Капитан оглядел шикарно накрытый стол с яствами и, довольно потерев ладони, буркнул:
— Ну, будем. — Он первым ухватил жареного гуся и отломил ножку.
Следом за ним за еду принялись остальные. Капитан поднял пустую кружку, и стюард тут же наполнил ее вином.
— Ну, за нашего лекаря, — произнес тост капитан, и все, кроме вторпома, подняли свои кружки.
— А ты, Порнат, чего? — спросил его капитан.
— Я больше не пью, кэп. Лекарь изгнал из меня демонов запоя. Стюард, воды мне.
Капитан громко расхохотался:
— Слышал я от боцмана про твои битвы с демонами. Ха-ха-ха. Ну не пей, а я выпью.
Новым лекарем довольны были многие, но не все.
Фома хорошо понимал настроение, царившее среди матросов. Боцман, дроп и избитые моряки не простили ему обиды. И если боцман сам не полезет к нему, то подговорить тех, кого он мордами возил по полу, вполне может. Кроме того, он может пообещать им прикрыть их от гнева капитана. «Надо только все сделать тихо. А там скажем, что сам лекарь виноват», — примерно так размышлял Фома, лежа у себя в каюте.
В полночь без стука растворилась дверь и вошел второй помощник капитана.
— Док. Я не могу спать в своей каюте. Давай поменяемся.
— А что случилось? — Фома сел на постели.
— Понимаешь, док, мне кажется, что в темных углах прячутся демоны. Сидят, твари, и смотрят на меня. Смотрят и ждут. Ждут, когда я усну, чтобы напасть.
— Хорошо, господин Порнат. Я сейчас перенесу свою постель к вам в каюту и принесу вашу.

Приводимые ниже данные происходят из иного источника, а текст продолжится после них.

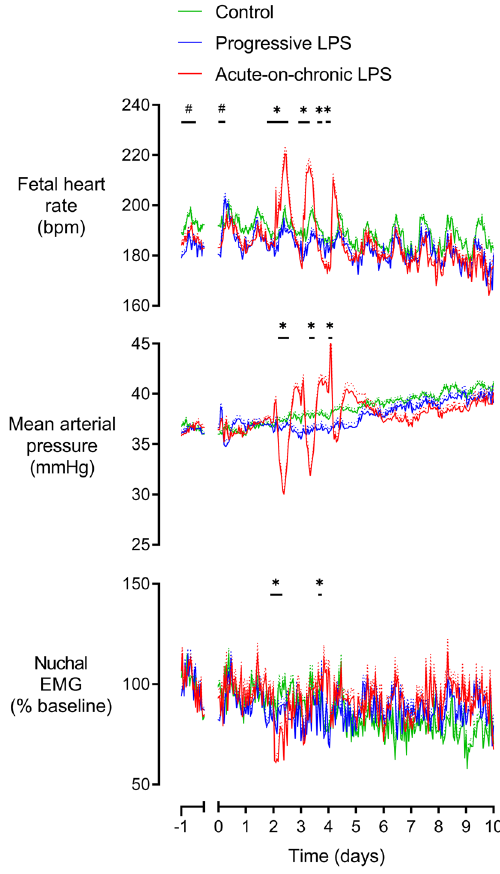
Figure 2. Changes in mean arterial pressure, fetal heart rate and nuchal electromyographic (EMG) activity during and after LPS infusions. Nuchal EMG activity is shown relative to baseline. All LPS infusions were started on day 0 and continued for a total of 5 days, fetuses were studied for a further 5 days after the end of infusions. Groups shown are control (green, n = 10), progressive LPS (blue, n = 8) and acute-on-chronic LPS (red, n = 9). Data are shown as 1 h mean ± SEM (mean is displayed as solid lines, SEM is displayed as dotted lines). Baseline FHR was included as a covariate. *P < 0.05 control vs. acute-on-chronic LPS, # P < 0.05 control versus progressive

Фома встал, свернул свою постель вместе с матрасом из конского волоса, в котором не водились блохи, и вышел. Вскоре он принес постель второго помощника капитана, аккуратно расстелил ее и пожелал бледному вторпому спокойной ночи.
Проснулся он от шума, стоявшего за дверью. Быстро вскочил и выхватил кинжал. В коридоре слышалась ругань и мычание:
— Ноги держи. Крепче. Ишь как дергается.
— Да я держу. Ты тише говори, а то этот пьяница проснется и увидит.

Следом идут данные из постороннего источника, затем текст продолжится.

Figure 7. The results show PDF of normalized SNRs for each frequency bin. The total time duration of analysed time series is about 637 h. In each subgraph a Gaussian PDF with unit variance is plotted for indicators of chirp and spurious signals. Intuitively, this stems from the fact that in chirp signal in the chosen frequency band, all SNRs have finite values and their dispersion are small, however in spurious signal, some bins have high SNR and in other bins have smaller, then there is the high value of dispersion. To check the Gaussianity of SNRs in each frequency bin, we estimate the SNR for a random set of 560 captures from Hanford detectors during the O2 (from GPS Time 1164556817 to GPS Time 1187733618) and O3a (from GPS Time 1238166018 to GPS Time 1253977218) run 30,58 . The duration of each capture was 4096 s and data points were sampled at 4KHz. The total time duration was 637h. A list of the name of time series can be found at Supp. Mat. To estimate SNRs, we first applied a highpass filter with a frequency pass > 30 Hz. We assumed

— Не проснется, он небось вторую бутылку уже заглотил, теперь спать будет до полудня. Дай ему еще дубиной по голове.
Фома быстро распахнул двери и ударом кулака встретил темное пятно чьего-то лица. Раздался вскрик, и грузное тело упало на пол. Второго Фома сбил ногой. А еще двое темными тенями метнулись к нему. Два удара кинжалом, резкие и быстрые, остановили их порыв. Пользуясь тем, что наступила передышка, Фома запустил светляка.
Маленький яркий шарик весело запрыгал под низким потолком, осветив ужасную картину. На полу лежал в крови и мычал вторпом. Рядом валялись двое матросов с перерезанным горлом, а еще двое возились на полу, сбитые ударом Фомы. Орк помог подняться вторпому и наложил заклинание исцеления. Порнат встал и, держась руками за плечо орка, вытер рот.
— И тут демоны меня достали, док, — проговорил он.
— Демоны? Нет, господин Порнат, это матросы решили вас утопить.